What about non-blocking read? I will not disagree: this is the worst point of
OSI Services. It may be worst (yet!?!) if you try to do a clean interface
flow control to regulate data passing. But maybe we could use some socket
state flags to let the user know if "message" is over or not.
One other problem you did not mention is the "expedited data" handling. I
still don't know if "out-of-band" facility is a good way to do it. Anyway,
the OOB stuff needs to be readapted to what OSI TS User is expecting.

Why don't you cross the road, and come over here? We could have a cup of tea 
(sorry, no beer herein!) and discuss about all these tiny vicious problems 
we've got in common: you are welcome at any time!


PS: Sorry for not speaking french to you, but I've been told that some
of other news readers didn't understand our dialect!

PPS:
>	However, I would like to know the opinion of Unix experts ... 
I'm not a really one but don't tell anybody, in case they think I am!


-- 
Sylvain "Panic Trap" Langlois		
UUCP Address:	(...!mcvax!vmucnam!lvbull!sylvain)
Postal Address:	BULL, PC 33/05, 68 route de Versailles,
		F-78430 Louveciennes, France.

mark@cbosgd.UUCP (Mark Horton) (05/06/85)

In article <391@lvbull.UUCP> sylvain@lvbull.UUCP (Sylvain Langlois) writes:
> In article <151@gipsy.UUCP>, ch@gipsy.UUCP (Christian Huitema) says:
>>	Contrarily to the "usual" (IP - TCP - UDP) protocols, the OSI
>>	architecture is strongly connection oriented. 
>Not really! I always thought TCP was connection oriented. And now, we've
>got a Connectionless Network Protocol (ISO DIS 8473) very similar to IP in
>some ways!

My understanding is that there are two contingents in the ISO standardization
effort: the Telcos are pushing the connection oriented protocols and
the computer scientists are pushing the connectionless protocols.  The
result is that the ISO network layer has both: CLNS for IP style datagrams
and CONS for X.25 style virtual circuits.

If I correctly interpret this, it means that internetworking is suddenly
4 times as complex as it used to be - connection oriented transport protocols
have to be prepared to deal with either CLNS or CONS network protocols,
and connectionless transport protocols have to deal with both also.  IP
makes internetworking a reasonable problem - only datagrams need to be
sent, so there is no state in the internetwork layer.  I shudder to think
of routing a datagram across potentially several networks, some of which
are connectionless and some connection oriented.
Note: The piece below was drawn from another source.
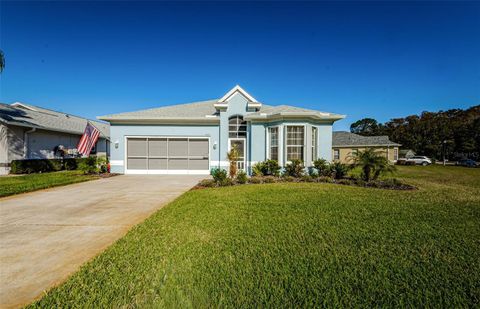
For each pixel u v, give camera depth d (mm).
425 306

The problem is further complicated when you look at the protocols that
fit underneath CLNS/CONS.  For LAN's, it's not a problem, you can use
Ethernet or any number of datagram based networks.  However, for a long
haul network, I understand that X.25 is the only game in town, and that
therefore CLNS will have to be implemented on top of X.25 virtual circuits.
This, of course, defeats the whole purpose of CLNS, which is to cheaply
pass a datagram to an arbitrary host without the overhead of setting
up a connection.  Given these cheap (but unreliable) datagrams, it is
then possible to cleanly construct a reliable transport layer protocol,
ala TCP on top of IP.

I gather you folks in France are more closely tied into what's really
going on than I am.  Is there a nice solution to these problems in the
works, or is it really this big a mess?

	Mark